The second kind of product that a financial institution will offer businesses Is a mortgage. Mortgages are specifically for buildings, or land. And it’s very possible that an entrepreneur might have a mortgage for the lands that they buy says virtual accountant. But also, they will have a separate mortgage for the building that they put on it. Mortgages come with their own unique amortizations, and interest rates.

The Third Kind of product that’s a bank or financial institution will have available to loan money. Is called a line of credit. This is often referred to as the Holy Grail. Because they have some of the best terms to pay back the amounts that business owners are taking to grow their business. quite often says virtual accountant, business owners only have two pay back the interest, which gives them a lot of flexibility.

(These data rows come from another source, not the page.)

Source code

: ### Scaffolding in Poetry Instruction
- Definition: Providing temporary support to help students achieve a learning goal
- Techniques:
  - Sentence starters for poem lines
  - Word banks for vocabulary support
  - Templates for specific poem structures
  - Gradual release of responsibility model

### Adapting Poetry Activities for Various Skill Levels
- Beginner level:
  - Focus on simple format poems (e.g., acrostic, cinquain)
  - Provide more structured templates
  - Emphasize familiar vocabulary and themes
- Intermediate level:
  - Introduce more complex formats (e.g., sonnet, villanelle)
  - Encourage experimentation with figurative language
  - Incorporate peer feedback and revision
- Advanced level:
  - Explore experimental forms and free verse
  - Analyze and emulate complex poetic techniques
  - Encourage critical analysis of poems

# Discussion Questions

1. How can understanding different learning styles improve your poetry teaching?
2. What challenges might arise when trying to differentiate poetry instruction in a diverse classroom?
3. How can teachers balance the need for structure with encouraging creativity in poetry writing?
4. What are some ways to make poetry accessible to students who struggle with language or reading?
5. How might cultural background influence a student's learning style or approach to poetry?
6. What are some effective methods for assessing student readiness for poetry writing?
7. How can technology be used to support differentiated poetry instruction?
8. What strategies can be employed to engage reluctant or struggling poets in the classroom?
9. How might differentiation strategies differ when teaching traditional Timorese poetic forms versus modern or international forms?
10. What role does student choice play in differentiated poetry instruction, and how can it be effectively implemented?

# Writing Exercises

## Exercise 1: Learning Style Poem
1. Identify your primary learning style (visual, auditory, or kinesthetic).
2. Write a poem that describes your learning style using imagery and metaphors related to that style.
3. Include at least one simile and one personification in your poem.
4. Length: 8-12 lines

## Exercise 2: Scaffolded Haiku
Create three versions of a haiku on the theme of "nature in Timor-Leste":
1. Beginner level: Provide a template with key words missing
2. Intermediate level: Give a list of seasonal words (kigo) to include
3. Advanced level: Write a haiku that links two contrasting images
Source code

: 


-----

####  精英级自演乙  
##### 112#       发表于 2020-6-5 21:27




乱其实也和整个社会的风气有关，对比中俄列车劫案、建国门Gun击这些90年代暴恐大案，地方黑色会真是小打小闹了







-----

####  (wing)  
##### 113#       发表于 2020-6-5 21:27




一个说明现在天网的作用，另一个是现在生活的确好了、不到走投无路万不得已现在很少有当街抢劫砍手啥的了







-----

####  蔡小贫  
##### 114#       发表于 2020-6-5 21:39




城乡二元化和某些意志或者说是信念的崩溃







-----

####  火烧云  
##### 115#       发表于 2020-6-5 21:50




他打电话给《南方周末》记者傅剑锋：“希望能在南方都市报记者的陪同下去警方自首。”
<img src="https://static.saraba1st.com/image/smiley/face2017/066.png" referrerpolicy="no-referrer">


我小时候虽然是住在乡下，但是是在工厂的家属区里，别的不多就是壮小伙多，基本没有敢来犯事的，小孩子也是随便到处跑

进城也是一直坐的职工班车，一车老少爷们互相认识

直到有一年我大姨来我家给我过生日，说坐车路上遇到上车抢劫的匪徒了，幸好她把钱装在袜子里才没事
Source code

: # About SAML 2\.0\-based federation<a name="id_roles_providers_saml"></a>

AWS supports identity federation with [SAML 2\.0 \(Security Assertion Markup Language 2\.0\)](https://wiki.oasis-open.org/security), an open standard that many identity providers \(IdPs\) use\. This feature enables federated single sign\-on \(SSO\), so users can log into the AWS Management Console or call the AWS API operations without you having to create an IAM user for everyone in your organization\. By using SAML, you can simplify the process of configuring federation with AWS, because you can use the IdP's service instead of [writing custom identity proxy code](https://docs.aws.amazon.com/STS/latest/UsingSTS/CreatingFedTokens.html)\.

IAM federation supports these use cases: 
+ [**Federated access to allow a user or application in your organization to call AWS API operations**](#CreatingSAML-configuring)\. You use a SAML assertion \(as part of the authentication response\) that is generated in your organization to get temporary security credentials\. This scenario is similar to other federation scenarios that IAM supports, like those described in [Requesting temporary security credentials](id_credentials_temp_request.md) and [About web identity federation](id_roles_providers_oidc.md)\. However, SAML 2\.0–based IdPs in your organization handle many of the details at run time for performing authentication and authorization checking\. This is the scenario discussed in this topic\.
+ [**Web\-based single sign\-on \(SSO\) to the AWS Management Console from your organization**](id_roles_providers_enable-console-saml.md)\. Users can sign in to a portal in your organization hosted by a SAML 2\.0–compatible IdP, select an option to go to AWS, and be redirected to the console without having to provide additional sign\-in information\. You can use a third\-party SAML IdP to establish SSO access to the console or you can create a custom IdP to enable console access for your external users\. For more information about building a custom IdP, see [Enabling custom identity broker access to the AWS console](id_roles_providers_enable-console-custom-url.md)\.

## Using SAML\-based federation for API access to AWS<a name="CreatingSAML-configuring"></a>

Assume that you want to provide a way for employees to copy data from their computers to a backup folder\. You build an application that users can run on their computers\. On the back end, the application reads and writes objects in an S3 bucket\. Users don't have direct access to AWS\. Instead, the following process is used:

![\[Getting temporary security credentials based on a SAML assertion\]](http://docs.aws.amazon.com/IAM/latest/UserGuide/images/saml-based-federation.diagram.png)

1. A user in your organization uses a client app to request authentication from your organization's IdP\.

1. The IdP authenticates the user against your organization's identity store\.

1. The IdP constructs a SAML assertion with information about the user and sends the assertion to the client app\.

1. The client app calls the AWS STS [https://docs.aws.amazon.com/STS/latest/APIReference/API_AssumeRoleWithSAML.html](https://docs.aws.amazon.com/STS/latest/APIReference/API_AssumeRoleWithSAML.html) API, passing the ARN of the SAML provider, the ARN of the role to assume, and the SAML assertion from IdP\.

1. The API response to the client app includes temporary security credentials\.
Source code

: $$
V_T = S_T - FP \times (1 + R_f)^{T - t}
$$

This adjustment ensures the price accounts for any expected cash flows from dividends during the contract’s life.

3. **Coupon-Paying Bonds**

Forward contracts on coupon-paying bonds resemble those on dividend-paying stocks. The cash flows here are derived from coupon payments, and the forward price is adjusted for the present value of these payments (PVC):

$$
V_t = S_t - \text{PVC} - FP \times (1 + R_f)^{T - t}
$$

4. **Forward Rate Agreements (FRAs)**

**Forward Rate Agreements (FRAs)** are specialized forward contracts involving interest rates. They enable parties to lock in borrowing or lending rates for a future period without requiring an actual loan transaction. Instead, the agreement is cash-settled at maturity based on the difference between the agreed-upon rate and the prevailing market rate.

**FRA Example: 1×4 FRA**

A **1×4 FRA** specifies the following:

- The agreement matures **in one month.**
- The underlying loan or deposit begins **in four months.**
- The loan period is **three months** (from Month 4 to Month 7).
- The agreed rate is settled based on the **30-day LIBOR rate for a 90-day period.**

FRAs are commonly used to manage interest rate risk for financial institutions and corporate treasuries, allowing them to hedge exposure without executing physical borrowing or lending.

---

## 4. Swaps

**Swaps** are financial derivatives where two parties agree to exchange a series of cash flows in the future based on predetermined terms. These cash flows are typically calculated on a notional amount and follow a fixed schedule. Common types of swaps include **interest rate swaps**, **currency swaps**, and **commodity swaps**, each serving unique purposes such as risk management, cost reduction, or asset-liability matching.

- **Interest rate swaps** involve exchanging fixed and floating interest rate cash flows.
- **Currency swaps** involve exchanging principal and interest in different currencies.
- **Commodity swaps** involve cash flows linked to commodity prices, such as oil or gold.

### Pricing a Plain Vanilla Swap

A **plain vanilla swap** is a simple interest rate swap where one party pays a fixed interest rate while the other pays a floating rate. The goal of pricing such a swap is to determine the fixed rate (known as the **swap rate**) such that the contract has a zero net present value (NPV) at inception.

Finally, The Fourth Kind of products that banks will have to help loan money out. Is a credit card. Almost all businesses are going to need credit cards. Simply because in order to make purchases online, or with certain suppliers. They’re going to need to pay with a credit card, or give them a credit card number to have on file.

When entrepreneurs understand all of the different products that are available to them. They will be able to understand why they needs to include what type of product they are looking for in addition to the amount.

If a business owner does not specify. A bank might say that they are approved for the entire amount that they are asking for. But in the form of a term loan or a mortgage. And a business owner needs a credit card as well.

By learning these tips, virtual accountant says entrepreneurs will be more likely to get the financing that they need to grow their business.